Non-GAAP Financial Measures

It is important to note that Adjusted EBITDA, Adjusted Free Cash Flow, Net Capital Expenditures and Adjusted Income Taxes Paid are not measures of performance or liquidity calculated in accordance with generally accepted accounting principles (“GAAP”). Management believes that these measures are useful as a way to evaluate the Company and the means for Management to evaluate our performance and operations. Management believes that these measures are useful to an investor in evaluating our performance because they are widely used in the broadcast industry. 

Certain adjusted non-GAAP financial measures are presented in this release. The adjustments include, among other items as defined above, gain/loss on sale of assets, derivative instruments, and investments; non-cash compensation expense, other income, impairment loss, merger and acquisition costs, other expenses related to refinancing, and gain/loss on early extinguishment of debt and non-recurring expenses recognized for restructuring charges or similar costs, including transition and integration costs. Management believes these adjusted non-GAAP measures provide useful information to Management and investors by excluding certain income, expenses and gains and losses that may not be indicative of the Company’s core operating and financial results.
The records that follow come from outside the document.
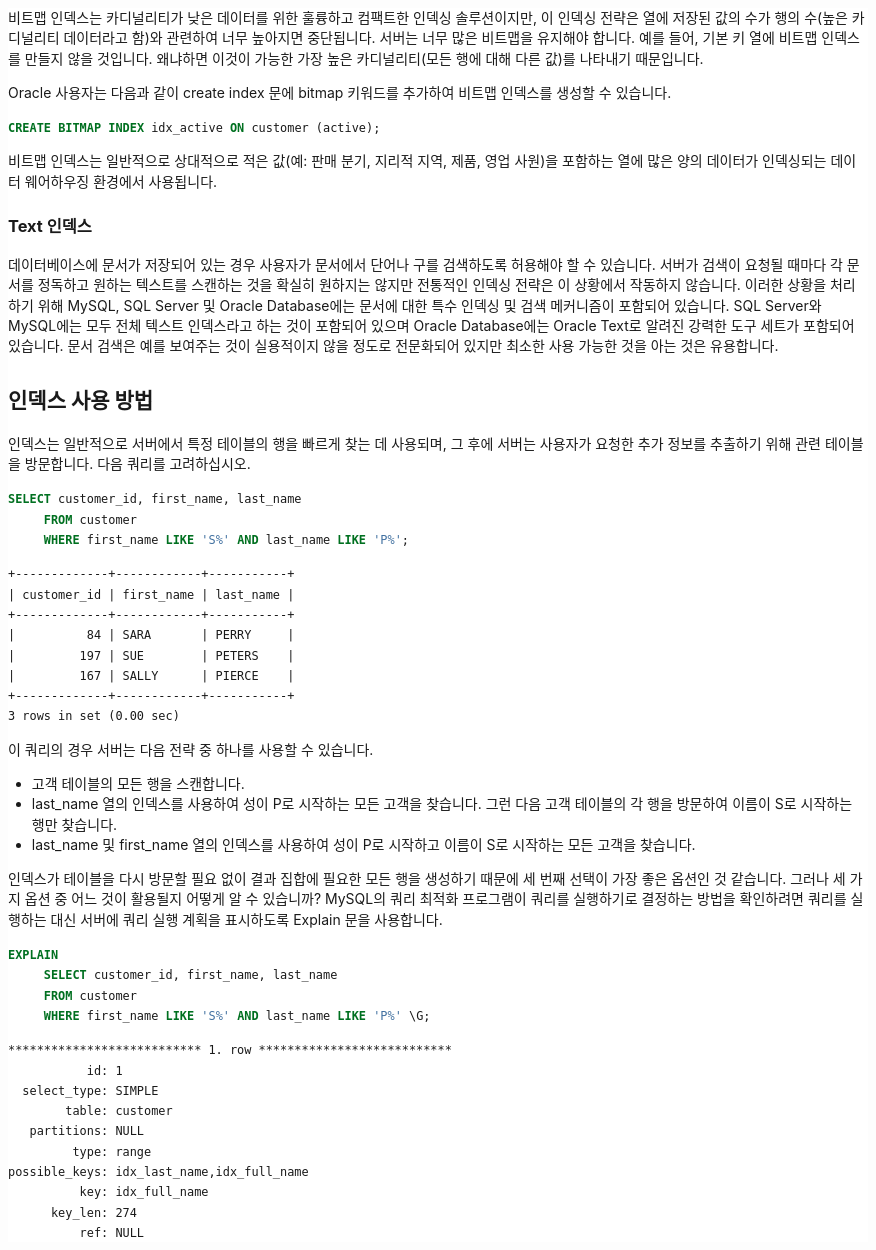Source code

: 비트맵 인덱스는 카디널리티가 낮은 데이터를 위한 훌륭하고 컴팩트한 인덱싱 솔루션이지만, 이 인덱싱 전략은 열에 저장된 값의 수가 행의 수(높은 카디널리티 데이터라고 함)와 관련하여 너무 높아지면 중단됩니다. 서버는 너무 많은 비트맵을 유지해야 합니다. 예를 들어, 기본 키 열에 비트맵 인덱스를 만들지 않을 것입니다. 왜냐하면 이것이 가능한 가장 높은 카디널리티(모든 행에 대해 다른 값)를 나타내기 때문입니다.

Oracle 사용자는 다음과 같이 create index 문에 bitmap 키워드를 추가하여 비트맵 인덱스를 생성할 수 있습니다.

```sql
CREATE BITMAP INDEX idx_active ON customer (active);
```

비트맵 인덱스는 일반적으로 상대적으로 적은 값(예: 판매 분기, 지리적 지역, 제품, 영업 사원)을 포함하는 열에 많은 양의 데이터가 인덱싱되는 데이터 웨어하우징 환경에서 사용됩니다.

### Text 인덱스

데이터베이스에 문서가 저장되어 있는 경우 사용자가 문서에서 단어나 구를 검색하도록 허용해야 할 수 있습니다. 서버가 검색이 요청될 때마다 각 문서를 정독하고 원하는 텍스트를 스캔하는 것을 확실히 원하지는 않지만 전통적인 인덱싱 전략은 이 상황에서 작동하지 않습니다. 이러한 상황을 처리하기 위해 MySQL, SQL Server 및 Oracle Database에는 문서에 대한 특수 인덱싱 및 검색 메커니즘이 포함되어 있습니다. SQL Server와 MySQL에는 모두 전체 텍스트 인덱스라고 하는 것이 포함되어 있으며 Oracle Database에는 Oracle Text로 알려진 강력한 도구 세트가 포함되어 있습니다. 문서 검색은 예를 보여주는 것이 실용적이지 않을 정도로 전문화되어 있지만 최소한 사용 가능한 것을 아는 것은 유용합니다.


## 인덱스 사용 방법

인덱스는 일반적으로 서버에서 특정 테이블의 행을 빠르게 찾는 데 사용되며, 그 후에 서버는 사용자가 요청한 추가 정보를 추출하기 위해 관련 테이블을 방문합니다. 다음 쿼리를 고려하십시오.

```sql
SELECT customer_id, first_name, last_name
     FROM customer
     WHERE first_name LIKE 'S%' AND last_name LIKE 'P%';
```
```
+-------------+------------+-----------+
| customer_id | first_name | last_name |
+-------------+------------+-----------+
|          84 | SARA       | PERRY     |
|         197 | SUE        | PETERS    |
|         167 | SALLY      | PIERCE    |
+-------------+------------+-----------+
3 rows in set (0.00 sec)
```
이 쿼리의 경우 서버는 다음 전략 중 하나를 사용할 수 있습니다.

- 고객 테이블의 모든 행을 스캔합니다.
- last_name 열의 인덱스를 사용하여 성이 P로 시작하는 모든 고객을 찾습니다. 그런 다음 고객 테이블의 각 행을 방문하여 이름이 S로 시작하는 행만 찾습니다.
- last_name 및 first_name 열의 인덱스를 사용하여 성이 P로 시작하고 이름이 S로 시작하는 모든 고객을 찾습니다.

인덱스가 테이블을 다시 방문할 필요 없이 결과 집합에 필요한 모든 행을 생성하기 때문에 세 번째 선택이 가장 좋은 옵션인 것 같습니다. 그러나 세 가지 옵션 중 어느 것이 활용될지 어떻게 알 수 있습니까? MySQL의 쿼리 최적화 프로그램이 쿼리를 실행하기로 결정하는 방법을 확인하려면 쿼리를 실행하는 대신 서버에 쿼리 실행 계획을 표시하도록 Explain 문을 사용합니다.

```sql
EXPLAIN
     SELECT customer_id, first_name, last_name
     FROM customer
     WHERE first_name LIKE 'S%' AND last_name LIKE 'P%' \G;
```
```
*************************** 1. row ***************************
           id: 1
  select_type: SIMPLE
        table: customer
   partitions: NULL
         type: range
possible_keys: idx_last_name,idx_full_name
          key: idx_full_name
      key_len: 274
          ref: NULL
```
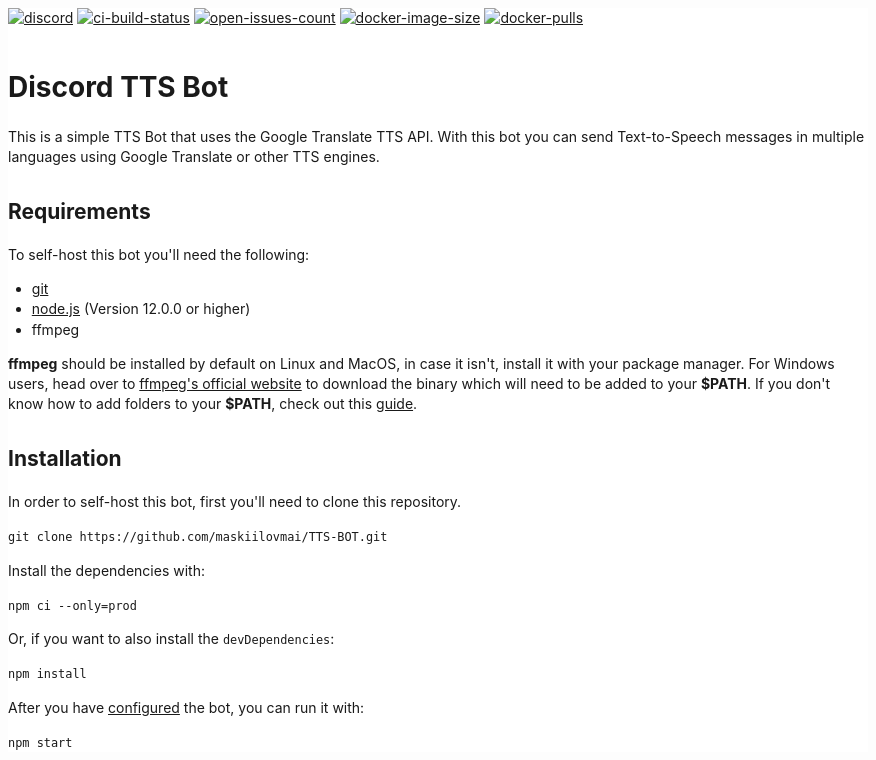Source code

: [![discord](https://img.shields.io/discord/730998659008823296.svg?label=&logo=discord&logoColor=ffffff&color=7389D8&labelColor=6A7EC2)](https://kutt.it/GrenadeGaming)
[![ci-build-status](https://img.shields.io/github/workflow/status/moonstar-x/discord-tts-bot/CI?logo=github)](https://github.com/maskiilovmai/TTS-BOT)
[![open-issues-count](https://img.shields.io/github/issues-raw/moonstar-x/discord-tts-bot?logo=github)](https://github.com/maskiilovmai/TTS-BOT)
[![docker-image-size](https://img.shields.io/docker/image-size/moonstarx/discord-tts-bot?logo=docker)](https://hub.docker.com/repository/docker/moonstarx/discord-tts-bot)
[![docker-pulls](https://img.shields.io/docker/pulls/moonstarx/discord-tts-bot?logo=docker)](https://hub.docker.com/repository/docker/moonstarx/discord-tts-bot)

# Discord TTS Bot

This is a simple TTS Bot that uses the Google Translate TTS API. With this bot you can send Text-to-Speech messages in multiple languages using Google Translate or other TTS engines.

## Requirements

To self-host this bot you'll need the following:

* [git](https://git-scm.com/)
* [node.js](https://nodejs.org/en/) (Version 12.0.0 or higher)
* ffmpeg

**ffmpeg** should be installed by default on Linux and MacOS, in case it isn't, install it with your package manager. For Windows users, head over to [ffmpeg's official website](https://www.ffmpeg.org/download.html#build-windows) to download the binary which will need to be added to your **\$PATH**. If you don't know how to add folders to your **\$PATH**, check out this [guide](https://www.architectryan.com/2018/03/17/add-to-the-path-on-windows-10/).

## Installation

In order to self-host this bot, first you'll need to clone this repository.

```text
git clone https://github.com/maskiilovmai/TTS-BOT.git
```

Install the dependencies with:

```text
npm ci --only=prod
```

Or, if you want to also install the `devDependencies`:

```text
npm install
```

After you have [configured](#configuration) the bot, you can run it with:

```text
npm start
```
Similarly, Management believes these adjusted measures are a useful performance measure because certain items included in the calculation of net income (loss) may either mask or exaggerate trends in the Company’s ongoing operating performance. Further, the reconciliations corresponding to these adjusted measures, by identifying the individual adjustments, provide a useful mechanism for investors to consider these adjusted measures with some or all of the identified adjustments. 

Management uses these non-GAAP financial measures on an ongoing basis to help track and assess the Company’s financial performance. You, however, should not consider non-GAAP measures in isolation or as substitutes for net income (loss), operating income, or any other measure for determining our operating performance that is calculated in accordance with generally accepted accounting principles. These non-GAAP measures are not necessarily comparable to similarly titled measures employed by other companies. The accompanying financial tables provide reconciliations to the nearest GAAP measure of all non-GAAP measures provided in this release.

Note Regarding Forward-Looking Statements This news announcement contains certain forward-looking statements within the meaning of the U.S. Private Securities Litigation Reform Act of 1995. These forward-looking statements, including statements about market conditions, the Company’s revenue guidance, and the Company’s ability to capitalize on its growth opportunities, develop digital demand, enhance its balance sheet and regain compliance with the NYSE’s minimum price condition, are based upon current expectations and involve certain risks and uncertainties. Additional information and key risks applicable to these statements are described in the Company’s reports on Forms 8-K, 10-Q and 10-K and other filings the Company makes with the Securities and Exchange Commission. All of the forward-looking statements in this press release are qualified by these cautionary statements, and actual results or developments may differ materially from those in these forward-looking statements. The Company assumes no obligation to publicly update or revise any forward-looking statements.